Families are increasingly using obscure company structures to legally sidestep inheritance tax.
Accountants and lawyers report a surge in demand for Family Investment Companies (FICs) – little-known legal entities that allow the rich to hand down millions to their children while avoiding death duties.
The uptick comes in the wake of the March Budget and warnings that a future Labour government could squeeze Britain’s wealth even further.
The Chancellor Rachel Reeves has already confirmed plans to bring untouched pension pots into the inheritance tax (IHT) net from April 2027.
The Office for Budget Responsibility now predicts 10% of deaths will trigger an IHT bill by the end of the decade – a sharp increase from the historic average of around 4%.
Chris Etherington, of tax advisory firm RSM, said FICs are not always the right answer for families “but there has been a spike in interest in them since the Budget”.
Under current rules, estates worth more than £325,000 are hit with a 40% IHT charge, rising to £1 million for couples who pass on the family home to their children. But families using FICs are able to gift company shares instead of cash or assets directly – keeping control while shifting wealth out of their estates.
Nick Sinclair-Wilson, of BRI Wealth Management, confirmed: “There has undoubtedly been an uptick in demand” for FICs, which are being embraced by both the wealthy and ultra-wealthy as a more flexible alternative to traditional trusts.
Firms such as Lowry Legal and Ella Rose Financial echoed the trend, telling the Telegraph there has been a “noticeable rise in interest” in recent months.
FICs have become particularly appealing following the Chancellor’s decision to freeze IHT thresholds despite soaring house prices, which has dragged more middle-class families into the tax net.
Mr Etherington added: “FICs can replicate some advantages of a trust by allowing assets to effectively be gifted to family members through the shares and loans, while retaining control during the parents’ lifetime.
“From an inheritance tax perspective, this is efficient, as it can remove value from the parents’ estates, which might otherwise be subject to 40% inheritance tax.”
He said another key advantage is the absence of an upfront 20% charge – the rate applied to large gifts into trusts – making FICs more cost-effective and less restrictive.
Since 2006, lifetime gifts into trusts above the £325,000 threshold have been subject to a 20% charge, limiting their use among families with substantial wealth. By contrast, there is no cap on how much can be gifted into a FIC.
David Denton, of Quilter Cheviot, said this makes FICs “very attractive” to the wealthy. “No lifetime inheritance tax charges arise on transferring sums, irrespective of the value transferred,” he explained.

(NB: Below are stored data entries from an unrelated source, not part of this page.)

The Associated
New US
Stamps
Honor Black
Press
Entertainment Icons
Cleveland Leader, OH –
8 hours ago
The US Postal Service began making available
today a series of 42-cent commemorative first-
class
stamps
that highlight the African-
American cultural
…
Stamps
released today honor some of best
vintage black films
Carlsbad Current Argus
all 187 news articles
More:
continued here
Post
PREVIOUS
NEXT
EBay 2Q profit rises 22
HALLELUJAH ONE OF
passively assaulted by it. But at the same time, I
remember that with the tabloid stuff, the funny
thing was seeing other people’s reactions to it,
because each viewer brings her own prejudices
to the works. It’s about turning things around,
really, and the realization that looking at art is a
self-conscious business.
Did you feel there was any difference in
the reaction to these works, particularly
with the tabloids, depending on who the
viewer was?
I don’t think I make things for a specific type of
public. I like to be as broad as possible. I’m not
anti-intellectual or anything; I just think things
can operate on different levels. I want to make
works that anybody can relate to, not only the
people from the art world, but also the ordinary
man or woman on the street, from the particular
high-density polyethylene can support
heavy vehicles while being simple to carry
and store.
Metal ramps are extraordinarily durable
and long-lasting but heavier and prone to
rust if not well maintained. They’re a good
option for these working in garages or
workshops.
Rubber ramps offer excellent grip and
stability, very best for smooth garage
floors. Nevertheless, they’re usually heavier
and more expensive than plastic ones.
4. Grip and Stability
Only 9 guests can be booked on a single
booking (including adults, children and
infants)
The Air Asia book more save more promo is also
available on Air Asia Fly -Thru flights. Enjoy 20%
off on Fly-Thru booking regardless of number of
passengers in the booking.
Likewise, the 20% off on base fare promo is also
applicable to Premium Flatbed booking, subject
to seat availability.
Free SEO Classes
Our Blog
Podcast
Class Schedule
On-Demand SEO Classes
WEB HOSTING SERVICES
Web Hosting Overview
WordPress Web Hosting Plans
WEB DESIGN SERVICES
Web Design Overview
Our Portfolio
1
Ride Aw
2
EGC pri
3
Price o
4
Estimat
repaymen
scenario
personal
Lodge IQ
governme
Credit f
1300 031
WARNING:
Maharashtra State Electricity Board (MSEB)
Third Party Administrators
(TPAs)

“Sums held within the FIC are outside of the founder’s estate for inheritance tax purposes, so provided the founder survives for seven years from creating the FIC, amounts held within it will escape inheritance tax on their death.”
Tom Minnikin, of tax specialists Forbes Dawson, said interest has surged in the last year. “We have seen a lot of enquiries about FICs. We are looking after about 20 to 30,” he said.
“They’ve grown in popularity in recent times. Clients are more comfortable with the concept of how a limited company operates compared to trusts, which have a certain enigma attached to them.”
Camilla Bishop, of Keystone Law, said: “The ongoing tightening of the rules on inheritance tax combined with the increase in the rates of capital gains have resulted in more interest generally in the use of a FIC – particularly where clients have significant liquid assets.”
While setting up a FIC is not cheap – with fees ranging from £5,000 to £20,000 depending on the complexity and provider – supporters say the long-term tax savings can be vast.
Crucially, FICs also benefit from paying corporation tax at 25%, compared to income tax rates that can reach 45% for top earners – making them not only a weapon against IHT but also an ongoing tax-efficient structure for investing wealth.